A maior apropriação do Orçamento pelas
emendas parlamentares começou há seis anos. “Nesse processo, ganharam espaço as
prioridades eleitorais e paroquiais dos congressistas, em detrimento das
políticas de interesse coletivo, pulverizando-se os recursos”, dizem os três
autores.
Para Mendes, o problema começou com a
recusa da então presidente Dilma Rousseff de montar um governo de coalizão que
refletisse o tamanho das bancadas no Congresso. “O presidente Jair Bolsonaro
cometeu o mesmo erro”, diz ele. “A partir do momento em que os partidos médios
e grandes não têm acesso ao poder, participando de um governo de coalizão, eles
passam a buscar influência política por outros meios. O meio escolhido foi
capturar parte substancial do Orçamento”, aponta Mendes.

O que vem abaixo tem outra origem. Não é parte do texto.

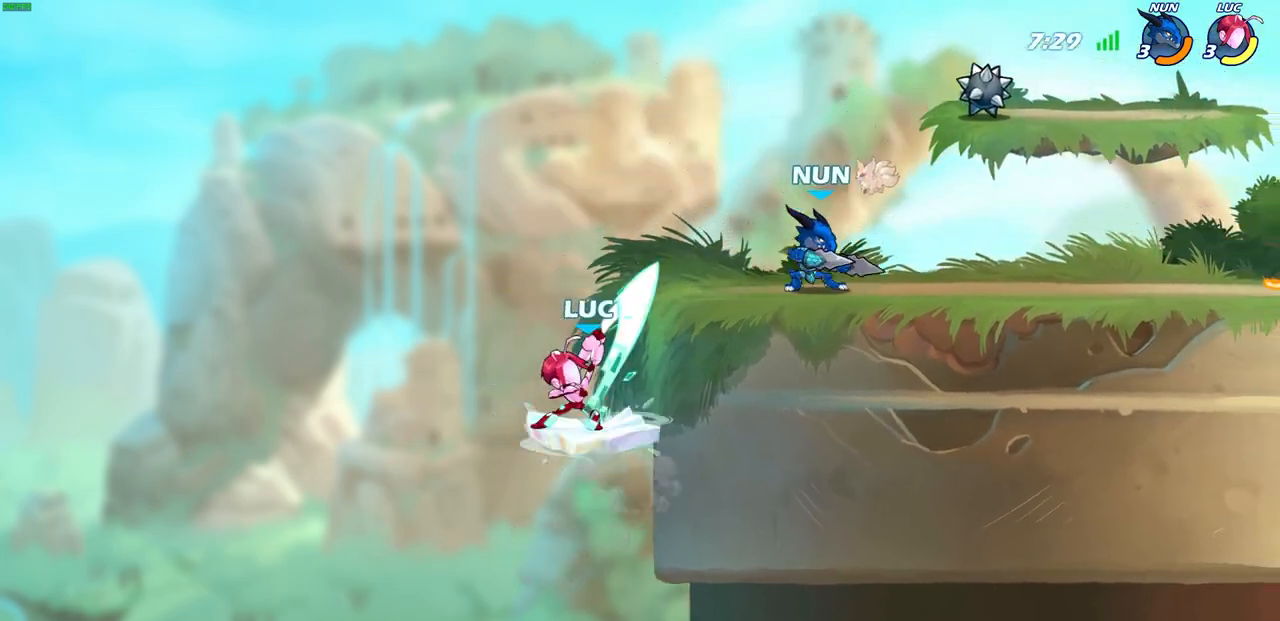
{"buttons": [], "left_stick": "down-left", "right_stick": "center", "events": [[333, "left_stick", "down-left"]]}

Ele lembra que o processo teve início com a
emenda constitucional que tornou as emendas parlamentares individuais
obrigatórias. Depois, veio a obrigatoriedade das emendas de bancada. Em
seguida, a possibilidade de transferir dinheiro diretamente para Estados e
municípios, sem vinculação a projeto específico. “Por fim, ressuscitou-se a
emenda de relator, instrumento que era usado pelos anões do Orçamento, no longínquo
1993, para finalidades nada republicanas. Agora a situação piorou, pois, além
de terem criado normas que os favorecem, os membros da elite parlamentar têm um
governo Bolsonaro fraco em suas mãos, e dão as regras do jogo. Com isso, podem
jogar para cima o valor das emendas de relator, porque Bolsonaro terá que
aceitar.”
Por fim, a Lei de Diretriz Orçamentária
(LDO) que fixou as regras para o Orçamento de 2021 ampliou a prática da
transferência direta, estendendo o mecanismo também para as de bancada - antes,
ela estava restrita às emendas individuais. “Foram criadas dotações genéricas,
que são distribuídas de forma pouco transparente entre os parlamentares da
coalizão política dos dirigentes do Congresso. Torna-se então muito difícil
acompanhar quem indicou qual despesa”, diz o artigo.

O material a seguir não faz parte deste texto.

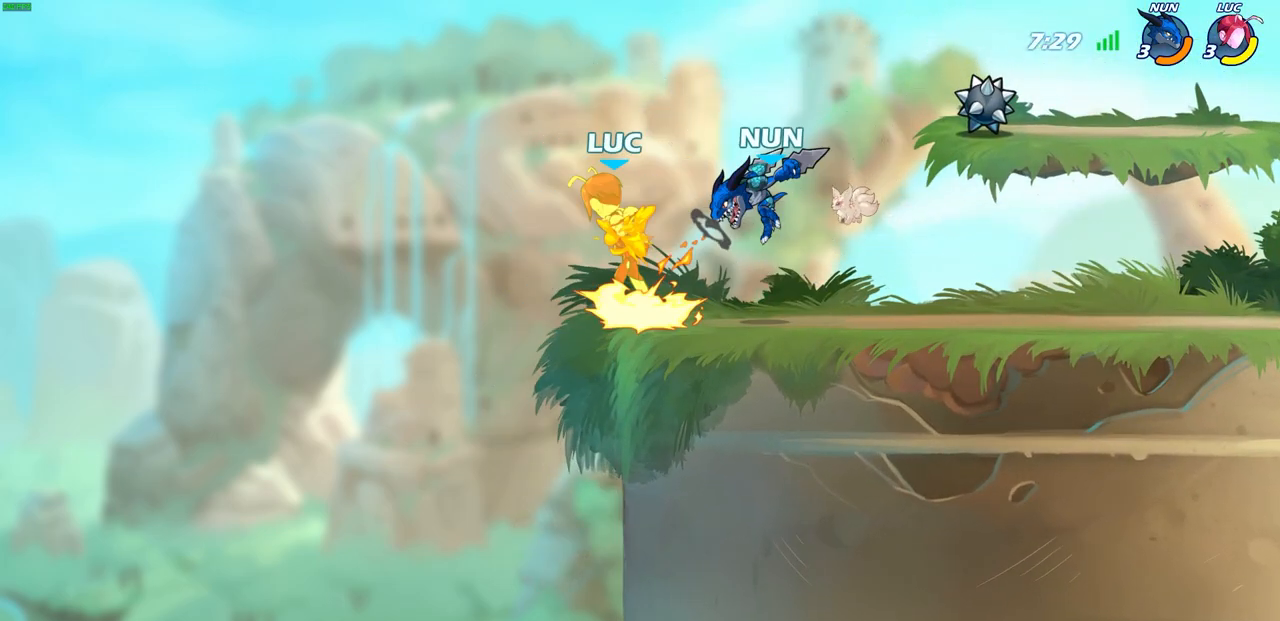
{"buttons": [], "left_stick": "center", "right_stick": "center", "events": [[200, "left_stick", "center"]]}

O valor total das emendas parlamentares
previstas no Orçamento de 2021 é de quase R$ 34 bilhões (não se restringindo a
investimentos), distribuído entre os três diferentes tipos - as individuais (R$
9,7 bilhões), as das bancadas estaduais (R$ 7,3 bilhões) e as do relator (R$
16,9 bilhões). “Estas últimas representam metade desse total. Isso configura um
enorme poder discricionário na mão de um grupo muito reduzido de parlamentares,
representando uma certa ‘casta’ que se cristaliza com esse expediente, o que
não é do interesse público nem da totalidade dos parlamentares”, escrevem eles.
“Para ter uma ideia da distorção alocativa e da importância desse valor de R$
34 bilhões, vale lembrar que uma política pública muito relevante - o Censo
Demográfico - não foi incluída no Orçamento de 2021, devido à alegação de falta
de recursos, quando seu custo seria de R$ 2 bilhões: apenas 6% do valor alocado
para emendas.” Os três autores reforçam que as emendas já tomam parte relevante
dos gastos, representando 15% de toda a despesa de livre alocação do Orçamento.
Para Hartung, Mendes e Giambiagi, “revisar
essa lógica é uma exigência que será demandada a quem for eleito em 2022, a
começar por uma Proposta de Emenda à Constituição (PEC) que derrube esses
dispositivos, incluindo as emendas impositivas. Estas não fazem parte da
tradição da estrutura do presidencialismo brasileiro. O país evitaria, assim,
as distorções apontadas na LDO de 2021 e de 2022, na caminhada do
fortalecimento da democracia”.
Mudar esse quadro, porém, não será fácil.
“Acho que os líderes políticos do Congresso já consideram essas emendas um
direito adquirido”, diz Mendes, observando que os parlamentares não vão querer
perder a “enorme alavancagem política” que os valores elevados das emendas lhes
concedem.
“Infelizmente, o processo foi subvertido, e
as emendas são consideradas como dadas. Ninguém nem cogita que elas não
ocorrerão. Mesmo em 2023, será muito difícil reverter esse estado de coisas.
Passou a ser uma pauta prioritária reverter essa contrarreforma”, afirma
Mendes.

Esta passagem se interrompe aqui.